Monte-Carlo Film Festival
Jury Monte-Carlo Film Festival 2023 @ Monte-Carlo Film Festival de la Comédie

Even without the painful drama of current world events we would have pin-pointed this film-maker and director who has already an impressive list of awards to his credit. 

The fact that he is from Ukraine and that most of the film was made in Ukraine just added to our thirst to interview him.

Let us present to you Antonio Lukic, the Ukrainian filmmaker who was born in Uzhhorod, Ukraine. Throughout his career, Antonio has achieved much success, gaining awards at an international and nationally recognised level. One such award is the Merited Artist of Ukraine awarded to him in March, 2021. This state honorary decoration is awarded to those who make significant contributions and achieve notable success in film and art for the country of Ukraine. A prescient award because Antonio Lukic has also just scooped up the prestigious award of Best Director (jointly) at the Monte-Carlo Film Festival of Comedy.

Monte-Carlo Film Festival

It’s not the first time he has been recognized nor will it be his last. Here is an idea of the track this film-maker is on: Antonio Lukic’s first film, “Fish of Lake Baikal,” released in 2014, won the “Best Documentary Award” at the CineRail International Film Festival in Paris. His graduation film, “It was showering in Manchester” went on to win Best Short Film at the 2016 Odesa International Film Festival.

In 2019, his debut full-length feature film “My Thoughts Are Silent” was released and won the East of West Award at the 2019 Karlovy Vary International Film Festival, and Discovery Award at Raindance Film Festival. 

His latest film “Luxembourg, Luxembourg” is what fascinated the judges and audience at the Monte-Carlo Film Festival.

The film is a hilarious Ukrainian dramatic-comedy about tense family relations. The Director’s stylish film, which is full of happiness and sadness, follows twin brothers struggling to bond when summoned to their estranged father’s deathbed in Luxembourg. 

In time of war, laughter is an almost prohibited luxury. But Ukrainian director Antonio Lukich’s delightful film “Luxembourg Luxembourg” masterfully mixes its comedic antics with doses of dark wisdom. So don’t hesitate to enjoy it. 

This is his second feature after his debut film, “My Thoughts Are Silent,”. Within “Luxembourg, Luxembourg”’s plot there are universal observations around absent fathers, imperfect sons and estranged brothers. 

Laugh without restraint even though suffering and conflict continue in the world and particularly in Lukich’s home country. Sharing the compassion of its sweet humour would surely make the making of this film worthwhile and amplify its message. 

HelloMonaco Interview with Antonio Lukich, the director of the film “Luxemburg, Luxembourg”: 

HM: How did you come up with the idea for “Luxembourg, Luxembourg “?

I think we all admire and hate our parents at the same time. It was the same with me, one part of me adored my father, another part was afraid of him and kept telling me to stay away. That’s how the twins appeared in the movie.

HM: What was the most challenging aspect of directing this film?

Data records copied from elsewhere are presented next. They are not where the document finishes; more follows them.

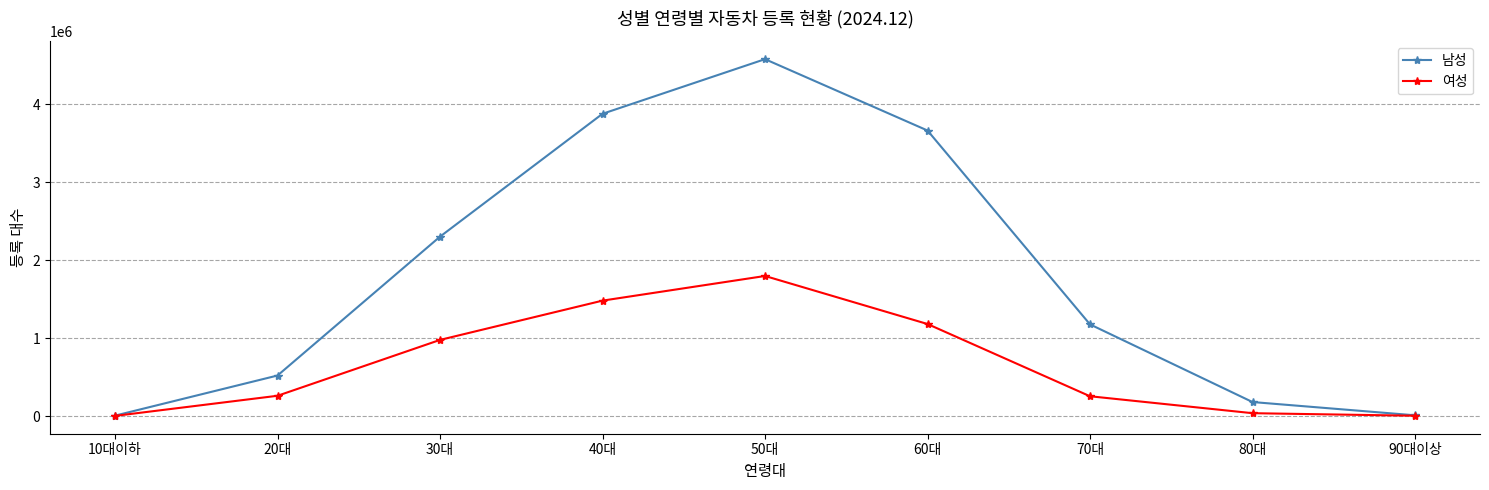

How many interior local peaks does the 남성 series have?

1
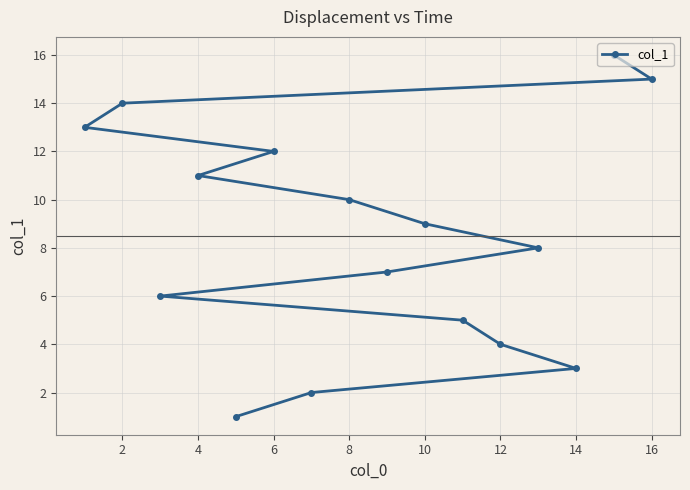

Reading left to right, extract all data points from this chart.

13	14	6	11	1	12	2	10	7	9	5	4	8	3	16	15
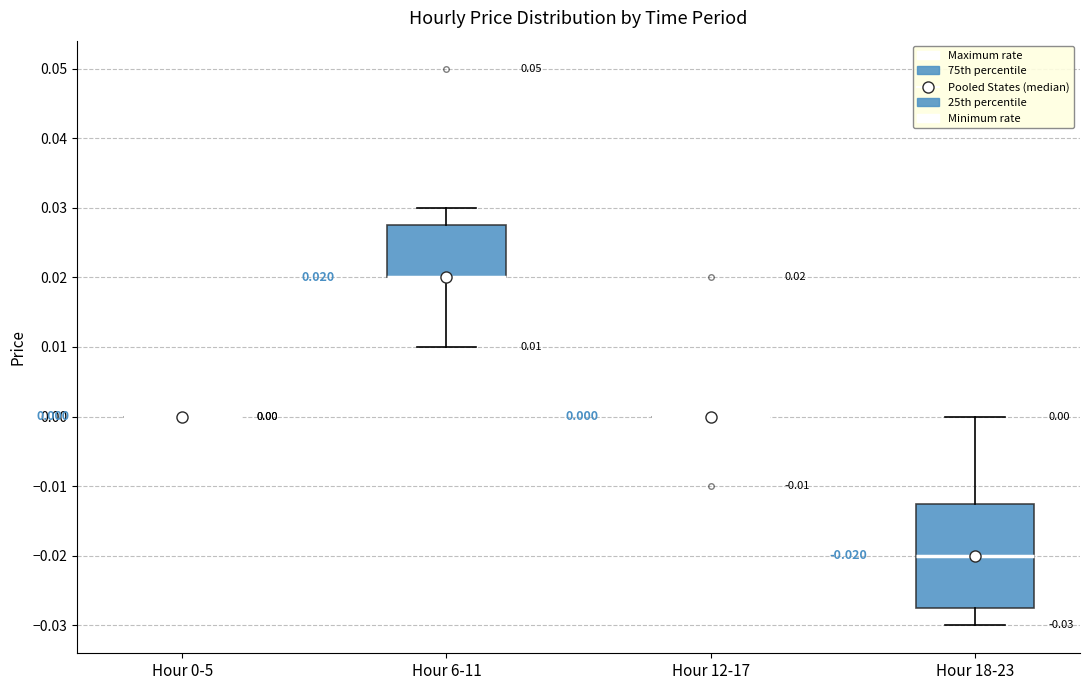

Which box is the tallest, from its lower edge to its upper edge?

Hour 18-23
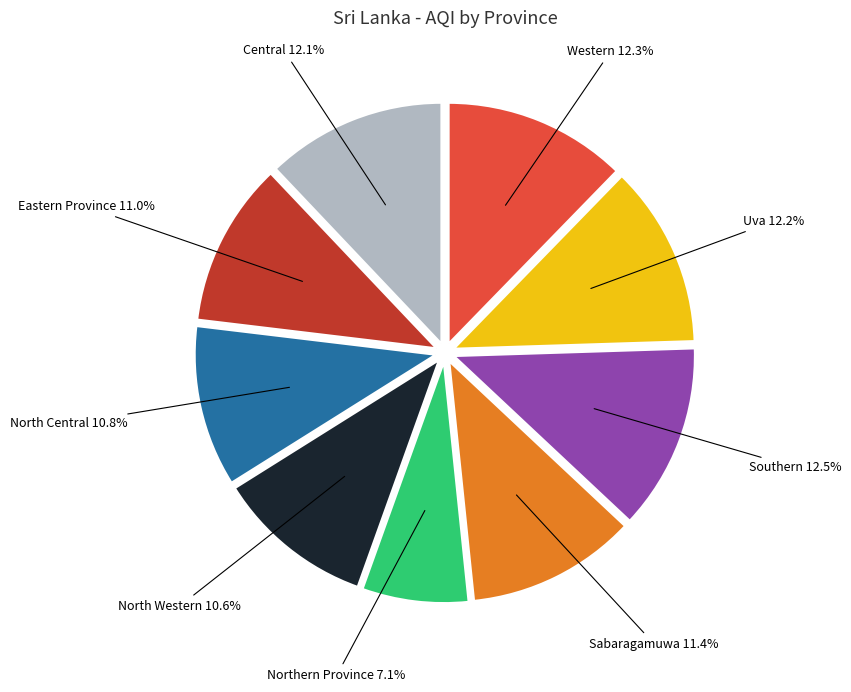

Is there any slice that represents more than half of the pie?

No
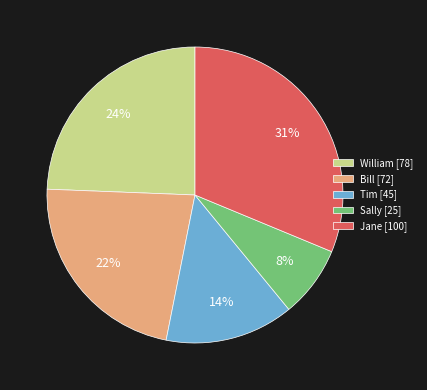

Is it true that William is 14% of the pie?

False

In the first days of filming, I had a gallbladder attack which caused sudden and severe pain.I went to see a doctor in the small town where we were – Lubny. The doctor looked at the ultrasound and said that I would be alright,  then asked to take a picture with me. In the evening, I saw a photo of me in a blue medical cap, with a sick expression, with a doctor, on the “My Lubny” website dedicated to important events in the city, and the abdominal organs were discussed in the comments. The photo was called “Here is a famous director who came to my office” Therefore, the most difficult thing is health and publicity

Monte-Carlo Film Festival

HM: Where was most of the filming made? 

Mostly In Ukraine.  A small part of the movie was filmed in Luxembourg. 

HM: What are you most proud of about your film?

I make stories aimed at the viewer, but with hopes that he will at least not be bored watching them. As Hitchcock said, cinema is taking life and throwing out everything boring from it. in my case – adding personal drama.

HM: What are your expectations from the Monte-Carlo film festival?

I hope people will have a great time and will not forget to remember Ukraine, my native country, which is suffering so much today.